* DESCRIPTION OF THE TASK
Reproduce the lines of the items below word for word, from the line containing "pose: elev=74.7 azim=56.4" through the line containing "Dot at: (335, 300)", including both of those lines. Give only these lines.

* DATA
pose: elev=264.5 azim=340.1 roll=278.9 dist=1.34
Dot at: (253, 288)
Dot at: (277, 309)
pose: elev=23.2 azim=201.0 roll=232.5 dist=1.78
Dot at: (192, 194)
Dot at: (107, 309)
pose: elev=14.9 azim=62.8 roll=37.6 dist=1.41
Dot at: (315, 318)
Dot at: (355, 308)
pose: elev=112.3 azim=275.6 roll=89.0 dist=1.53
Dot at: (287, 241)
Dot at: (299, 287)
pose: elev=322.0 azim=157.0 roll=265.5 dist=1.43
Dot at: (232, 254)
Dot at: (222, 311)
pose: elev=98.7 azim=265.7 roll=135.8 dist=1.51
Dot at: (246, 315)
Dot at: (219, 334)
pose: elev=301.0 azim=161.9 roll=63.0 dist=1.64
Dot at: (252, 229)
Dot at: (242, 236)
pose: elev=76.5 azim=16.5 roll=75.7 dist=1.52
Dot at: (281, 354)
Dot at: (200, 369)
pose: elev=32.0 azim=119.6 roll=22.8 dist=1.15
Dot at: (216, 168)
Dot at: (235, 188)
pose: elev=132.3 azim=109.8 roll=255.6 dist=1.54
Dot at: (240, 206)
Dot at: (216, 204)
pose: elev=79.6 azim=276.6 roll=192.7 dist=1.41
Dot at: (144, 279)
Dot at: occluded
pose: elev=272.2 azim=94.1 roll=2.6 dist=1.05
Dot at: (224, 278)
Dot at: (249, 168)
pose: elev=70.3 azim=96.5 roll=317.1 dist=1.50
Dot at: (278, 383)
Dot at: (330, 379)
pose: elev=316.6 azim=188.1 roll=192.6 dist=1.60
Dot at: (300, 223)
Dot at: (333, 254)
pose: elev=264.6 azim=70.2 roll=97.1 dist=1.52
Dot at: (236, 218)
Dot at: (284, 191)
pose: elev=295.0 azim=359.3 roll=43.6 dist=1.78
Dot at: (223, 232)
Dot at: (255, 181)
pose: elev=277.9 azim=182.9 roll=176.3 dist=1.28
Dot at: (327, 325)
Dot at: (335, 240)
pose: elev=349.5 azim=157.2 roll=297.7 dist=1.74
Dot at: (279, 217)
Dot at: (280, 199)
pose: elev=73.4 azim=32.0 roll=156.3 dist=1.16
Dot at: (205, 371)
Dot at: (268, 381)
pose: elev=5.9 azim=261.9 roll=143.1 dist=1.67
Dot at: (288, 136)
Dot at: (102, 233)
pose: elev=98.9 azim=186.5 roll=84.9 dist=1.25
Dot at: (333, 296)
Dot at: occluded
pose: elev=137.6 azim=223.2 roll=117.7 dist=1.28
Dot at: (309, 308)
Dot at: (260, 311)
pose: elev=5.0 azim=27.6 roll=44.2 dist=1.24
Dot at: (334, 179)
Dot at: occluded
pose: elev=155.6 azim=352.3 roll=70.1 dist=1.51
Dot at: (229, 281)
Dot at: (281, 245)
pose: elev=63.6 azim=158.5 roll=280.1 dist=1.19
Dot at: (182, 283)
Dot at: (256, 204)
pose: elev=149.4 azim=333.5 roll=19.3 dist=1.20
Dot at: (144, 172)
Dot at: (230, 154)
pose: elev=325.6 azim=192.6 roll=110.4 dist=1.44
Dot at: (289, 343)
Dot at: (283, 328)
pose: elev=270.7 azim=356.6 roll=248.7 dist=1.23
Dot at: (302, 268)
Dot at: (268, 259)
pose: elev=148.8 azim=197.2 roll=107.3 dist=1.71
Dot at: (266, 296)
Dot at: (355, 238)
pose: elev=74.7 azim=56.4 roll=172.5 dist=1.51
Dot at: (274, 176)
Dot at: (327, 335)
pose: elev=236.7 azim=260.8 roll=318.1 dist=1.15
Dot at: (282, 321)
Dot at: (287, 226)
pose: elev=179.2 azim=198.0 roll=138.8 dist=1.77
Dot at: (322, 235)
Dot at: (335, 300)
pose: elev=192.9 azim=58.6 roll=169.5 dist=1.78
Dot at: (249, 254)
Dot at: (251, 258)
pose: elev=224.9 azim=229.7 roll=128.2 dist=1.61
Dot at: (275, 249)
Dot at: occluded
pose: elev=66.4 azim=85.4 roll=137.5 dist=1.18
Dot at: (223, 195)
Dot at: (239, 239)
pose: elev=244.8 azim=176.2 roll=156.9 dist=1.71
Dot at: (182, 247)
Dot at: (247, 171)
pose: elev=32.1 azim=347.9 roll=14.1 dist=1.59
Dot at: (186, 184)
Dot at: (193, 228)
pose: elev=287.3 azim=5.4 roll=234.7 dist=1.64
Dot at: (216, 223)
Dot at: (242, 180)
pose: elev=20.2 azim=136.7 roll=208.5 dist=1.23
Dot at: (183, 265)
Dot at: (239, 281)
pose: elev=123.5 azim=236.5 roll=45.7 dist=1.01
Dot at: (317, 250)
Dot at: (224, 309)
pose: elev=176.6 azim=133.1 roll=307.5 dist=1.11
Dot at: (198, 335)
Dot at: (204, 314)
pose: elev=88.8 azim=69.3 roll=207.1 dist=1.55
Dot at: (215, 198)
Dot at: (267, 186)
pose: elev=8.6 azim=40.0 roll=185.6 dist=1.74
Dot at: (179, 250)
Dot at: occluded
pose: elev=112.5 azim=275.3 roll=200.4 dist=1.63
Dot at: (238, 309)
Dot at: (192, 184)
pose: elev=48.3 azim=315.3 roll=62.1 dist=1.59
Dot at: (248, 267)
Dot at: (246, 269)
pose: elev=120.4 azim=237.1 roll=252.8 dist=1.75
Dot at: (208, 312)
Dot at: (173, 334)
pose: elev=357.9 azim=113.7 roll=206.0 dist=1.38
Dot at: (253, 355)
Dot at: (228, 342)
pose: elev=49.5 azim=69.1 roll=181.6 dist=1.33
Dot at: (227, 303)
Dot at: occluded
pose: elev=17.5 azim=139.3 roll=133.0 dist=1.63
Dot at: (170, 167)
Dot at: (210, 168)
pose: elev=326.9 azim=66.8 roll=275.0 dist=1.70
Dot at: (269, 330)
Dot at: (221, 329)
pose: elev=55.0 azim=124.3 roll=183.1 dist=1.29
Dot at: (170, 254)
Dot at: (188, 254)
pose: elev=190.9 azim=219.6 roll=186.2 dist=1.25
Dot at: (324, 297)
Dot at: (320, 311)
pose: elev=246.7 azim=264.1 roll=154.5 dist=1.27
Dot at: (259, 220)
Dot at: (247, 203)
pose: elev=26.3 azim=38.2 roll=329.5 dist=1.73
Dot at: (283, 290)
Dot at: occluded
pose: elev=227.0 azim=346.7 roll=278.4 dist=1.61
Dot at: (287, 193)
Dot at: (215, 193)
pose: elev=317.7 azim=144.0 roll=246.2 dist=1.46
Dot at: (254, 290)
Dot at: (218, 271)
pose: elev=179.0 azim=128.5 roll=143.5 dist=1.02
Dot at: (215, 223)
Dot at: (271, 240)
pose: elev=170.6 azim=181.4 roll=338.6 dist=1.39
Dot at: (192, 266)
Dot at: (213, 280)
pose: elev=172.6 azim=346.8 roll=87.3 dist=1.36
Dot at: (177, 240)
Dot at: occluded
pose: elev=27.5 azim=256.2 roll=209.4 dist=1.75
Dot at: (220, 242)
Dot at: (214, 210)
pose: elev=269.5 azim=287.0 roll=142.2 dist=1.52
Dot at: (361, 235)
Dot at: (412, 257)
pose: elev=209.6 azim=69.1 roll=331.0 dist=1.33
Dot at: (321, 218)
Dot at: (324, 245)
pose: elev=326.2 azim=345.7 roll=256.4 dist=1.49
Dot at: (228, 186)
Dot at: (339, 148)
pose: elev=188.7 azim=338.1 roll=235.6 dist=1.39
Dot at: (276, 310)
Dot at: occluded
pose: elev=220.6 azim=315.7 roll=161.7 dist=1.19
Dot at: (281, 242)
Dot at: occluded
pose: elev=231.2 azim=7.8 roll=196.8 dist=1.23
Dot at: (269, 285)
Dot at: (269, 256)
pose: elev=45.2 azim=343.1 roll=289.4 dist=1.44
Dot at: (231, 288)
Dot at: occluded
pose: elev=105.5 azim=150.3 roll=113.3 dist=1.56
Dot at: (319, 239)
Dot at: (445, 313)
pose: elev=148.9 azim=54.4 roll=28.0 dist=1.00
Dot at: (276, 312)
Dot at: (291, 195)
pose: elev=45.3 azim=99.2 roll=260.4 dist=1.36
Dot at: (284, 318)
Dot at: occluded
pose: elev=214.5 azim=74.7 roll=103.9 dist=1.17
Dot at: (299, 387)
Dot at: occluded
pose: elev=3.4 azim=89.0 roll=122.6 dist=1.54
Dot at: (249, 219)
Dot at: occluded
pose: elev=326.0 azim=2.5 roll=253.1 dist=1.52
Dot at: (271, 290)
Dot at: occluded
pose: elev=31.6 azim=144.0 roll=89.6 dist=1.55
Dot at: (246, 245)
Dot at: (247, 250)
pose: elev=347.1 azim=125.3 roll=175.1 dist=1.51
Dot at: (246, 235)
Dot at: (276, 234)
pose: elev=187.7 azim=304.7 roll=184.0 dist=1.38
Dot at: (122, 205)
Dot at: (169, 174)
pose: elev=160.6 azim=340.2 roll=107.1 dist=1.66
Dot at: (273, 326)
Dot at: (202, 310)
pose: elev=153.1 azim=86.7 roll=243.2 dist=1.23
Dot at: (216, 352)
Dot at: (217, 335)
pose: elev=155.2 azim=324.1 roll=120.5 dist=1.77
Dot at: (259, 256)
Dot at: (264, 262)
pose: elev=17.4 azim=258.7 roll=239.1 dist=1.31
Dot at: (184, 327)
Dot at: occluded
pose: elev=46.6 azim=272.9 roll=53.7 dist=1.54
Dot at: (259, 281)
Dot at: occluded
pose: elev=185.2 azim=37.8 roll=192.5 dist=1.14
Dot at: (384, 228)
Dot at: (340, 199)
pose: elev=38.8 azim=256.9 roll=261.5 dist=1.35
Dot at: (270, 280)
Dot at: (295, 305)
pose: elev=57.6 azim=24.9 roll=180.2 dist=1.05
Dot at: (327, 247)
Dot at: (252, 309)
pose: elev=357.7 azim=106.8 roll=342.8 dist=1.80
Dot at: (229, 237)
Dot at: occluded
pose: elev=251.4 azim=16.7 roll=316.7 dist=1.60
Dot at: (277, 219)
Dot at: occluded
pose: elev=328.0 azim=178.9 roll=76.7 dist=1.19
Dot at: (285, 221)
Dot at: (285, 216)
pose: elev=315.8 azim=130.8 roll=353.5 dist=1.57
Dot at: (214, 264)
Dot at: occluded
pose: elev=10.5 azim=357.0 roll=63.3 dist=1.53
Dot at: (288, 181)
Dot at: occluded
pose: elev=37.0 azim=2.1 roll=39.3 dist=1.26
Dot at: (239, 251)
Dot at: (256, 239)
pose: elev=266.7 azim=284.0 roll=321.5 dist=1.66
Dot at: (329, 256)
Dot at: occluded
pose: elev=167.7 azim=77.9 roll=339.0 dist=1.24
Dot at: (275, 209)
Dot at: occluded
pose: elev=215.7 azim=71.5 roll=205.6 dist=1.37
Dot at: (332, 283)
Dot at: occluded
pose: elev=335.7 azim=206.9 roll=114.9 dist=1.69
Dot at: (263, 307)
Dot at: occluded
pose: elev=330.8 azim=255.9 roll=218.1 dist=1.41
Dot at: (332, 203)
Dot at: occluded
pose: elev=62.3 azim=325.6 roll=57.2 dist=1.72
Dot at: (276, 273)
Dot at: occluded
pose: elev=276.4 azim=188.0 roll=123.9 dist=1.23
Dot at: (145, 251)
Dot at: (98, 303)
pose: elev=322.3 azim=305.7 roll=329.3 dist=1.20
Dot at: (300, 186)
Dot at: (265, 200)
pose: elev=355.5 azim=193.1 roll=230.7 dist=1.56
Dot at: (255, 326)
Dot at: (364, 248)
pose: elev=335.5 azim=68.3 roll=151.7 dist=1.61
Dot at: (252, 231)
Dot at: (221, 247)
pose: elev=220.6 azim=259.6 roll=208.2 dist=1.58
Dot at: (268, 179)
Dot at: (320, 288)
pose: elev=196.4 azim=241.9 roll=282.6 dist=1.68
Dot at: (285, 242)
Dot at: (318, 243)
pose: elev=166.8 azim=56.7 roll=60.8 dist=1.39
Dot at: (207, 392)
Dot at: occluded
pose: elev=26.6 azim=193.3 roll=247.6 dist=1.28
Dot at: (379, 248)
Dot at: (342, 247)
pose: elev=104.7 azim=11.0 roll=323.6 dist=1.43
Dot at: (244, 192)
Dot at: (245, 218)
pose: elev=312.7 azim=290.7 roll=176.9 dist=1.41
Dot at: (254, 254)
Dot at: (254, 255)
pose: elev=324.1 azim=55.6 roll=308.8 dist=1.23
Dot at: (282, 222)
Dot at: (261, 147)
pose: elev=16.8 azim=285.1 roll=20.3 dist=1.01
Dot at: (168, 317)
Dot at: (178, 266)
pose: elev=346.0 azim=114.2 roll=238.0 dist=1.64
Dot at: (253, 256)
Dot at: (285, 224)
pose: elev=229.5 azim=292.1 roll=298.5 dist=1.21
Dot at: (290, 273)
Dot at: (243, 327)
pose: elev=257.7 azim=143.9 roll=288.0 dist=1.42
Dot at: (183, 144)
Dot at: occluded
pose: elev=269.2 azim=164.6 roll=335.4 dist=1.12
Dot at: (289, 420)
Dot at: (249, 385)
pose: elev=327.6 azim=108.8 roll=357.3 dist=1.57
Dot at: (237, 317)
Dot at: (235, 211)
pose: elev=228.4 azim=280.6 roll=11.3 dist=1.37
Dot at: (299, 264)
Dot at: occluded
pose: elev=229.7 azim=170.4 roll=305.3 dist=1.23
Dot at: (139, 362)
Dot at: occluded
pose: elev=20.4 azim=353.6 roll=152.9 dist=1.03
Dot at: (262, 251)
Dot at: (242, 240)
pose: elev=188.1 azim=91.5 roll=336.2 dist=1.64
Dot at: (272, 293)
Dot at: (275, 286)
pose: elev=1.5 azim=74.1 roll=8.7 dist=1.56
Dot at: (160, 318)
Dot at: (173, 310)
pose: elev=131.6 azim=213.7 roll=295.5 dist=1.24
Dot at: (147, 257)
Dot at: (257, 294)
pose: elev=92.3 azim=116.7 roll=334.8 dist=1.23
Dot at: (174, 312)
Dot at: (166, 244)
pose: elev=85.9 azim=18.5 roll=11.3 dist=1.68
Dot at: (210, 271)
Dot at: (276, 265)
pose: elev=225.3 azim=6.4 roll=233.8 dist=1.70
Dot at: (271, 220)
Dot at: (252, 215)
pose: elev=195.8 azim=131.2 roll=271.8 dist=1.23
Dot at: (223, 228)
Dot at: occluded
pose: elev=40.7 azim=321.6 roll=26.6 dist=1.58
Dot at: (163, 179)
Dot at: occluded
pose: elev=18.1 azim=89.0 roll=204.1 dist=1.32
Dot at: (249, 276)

* RESULT OF THIS EXERCISE
pose: elev=74.7 azim=56.4 roll=172.5 dist=1.51
Dot at: (274, 176)
Dot at: (327, 335)
pose: elev=236.7 azim=260.8 roll=318.1 dist=1.15
Dot at: (282, 321)
Dot at: (287, 226)
pose: elev=179.2 azim=198.0 roll=138.8 dist=1.77
Dot at: (322, 235)
Dot at: (335, 300)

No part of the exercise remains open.